The firm looked for payments made to fictitious vendors and fictitious employees. BerryDunn reviewed credit cards used by people within the organization, including former CEO Tim Ford. The firm also checked if any unauthorized payments had been made to Whittemore, but it found no illegal activity.

“The results of the limited and specific procedures we performed did not identify instances we believe to be misappropriation of assets for personal gain by or for the CFO during the period,” the report said.

While there was no missing money, the audit said Whittemore departed from hospital procedures on more than one occasion. Whittemore reimbursed himself for three payments without proper authorization, the audit found.

Whittemore’s three reimbursements last year totaled about $2,500 for hospital equipment purchases and $122 for a “farewell lunch” for an employee.

“While the explanation and supporting documentation for the two items purchased does not appear unreasonable, the required second signature approval for equipment purchases was missing and therefore is a departure from the policy,” the forensic report said.

The audits demonstrate concerns Green Mountain Care Board Chairman Kevin Mullin raised in December about Whittemore not being forthcoming about the hospital’s financial situation during a budget presentation last fall.

Whittemore worked at Springfield Hospital about 20 years until he was abruptly fired by Ford. Ford departed from the hospital less than a week after Whittemore.

Whittemore dismissed claims that he wasn’t transparent about the financial issues, explaining that he’d repeatedly warned board members about the need to cut expenses over the past two years.

“Neither the board nor most of the operational managers took any positive action,” Whittemore said in an interview.

Whittemore said he paid for bills that were critical to keeping the hospital open when cash flow became a problem.
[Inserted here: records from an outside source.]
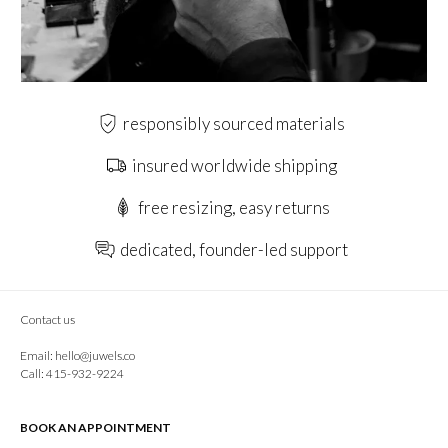
responsibly sourced materials
insured worldwide shipping
free resizing, easy returns
dedicated, founder-led support
Contact us
Email:
hello@juwels.co
Call: 415-932-9224
BOOK AN APPOINTMENT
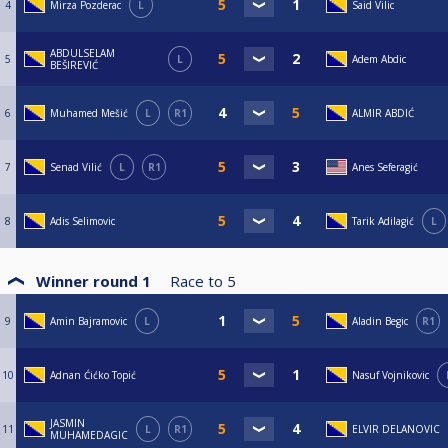
4
Mirza Pozderac
L
Said Vilic
ABDULSELAM
5
L
Adem Abdic
BEŠIREVIĆ
6
Muhamed Mešić
L
R1
ALMIR ABDIĆ
7
Senad Vilić
L
R1
Anes Seferagić
8
Adis Selimovic
Tarik Adilagić
L
Winner round 1
Race to
5
9
Amin Bajramovic
L
Aladin Begic
R1
10
Adnan Ćićko Topić
Nasuf Vojnikovic
JASMIN
11
L
R1
ELVIR DELANOVIC
MUHAMEDAGIC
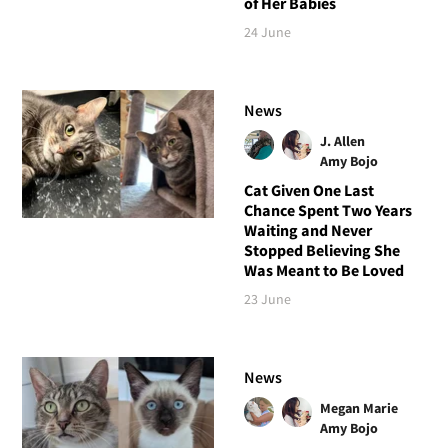
of Her Babies
24 June
News
J. Allen
Amy Bojo
Cat Given One Last
Chance Spent Two Years
Waiting and Never
Stopped Believing She
Was Meant to Be Loved
23 June
News
Megan Marie
Amy Bojo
He opted to pay late fees for bills he viewed as noncritical.

The dire financial situation has become clearer since the change in upper-level management. Last month, the state loaned Springfield Medical Care Systems $800,000, matching another loan the hospital received from Berkshire Bank. Administrators of the health care system are continuing to review finances and recently laid off 27 employees.

The audit also found that two-thirds of the SMCS loss was due to increases in the costs of employee benefits, and that the health care system provided about $2 million in charity care, SMCS said in a news release this week.

SMCS Interim CEO Mike Halstead wasn’t surprised by the findings in the audit report.

“It’s what we expected,” Halstead said. “The findings from the auditors were basically that there were no indication of any misappropriation of assets. ... It was a useful report from that standpoint.”

The audit was conducted because “the board was concerned about the magnitude of financial results that were much different from what they were expecting,” Halstead said.

The forensic report leaves unanswered questions as to how the hospital’s financial situation appeared to turn so quickly without the board cutting expenses.

“It’s basically saying there’s a transparency issue, which I’m already aware of,” Agency of Human Services Secretary Al Gobeille said. “That’s not new information to me.”

Gobeille was planning to meet with hospital officials on Feb. 20 to go over the report.

Tom Huebner, who was appointed by Gov. Phil Scott to help the hospital through its turmoil, said the hospital would use the report to improve accounting policies and practices.

“I thought it was a helpful piece of information,” Huebner said.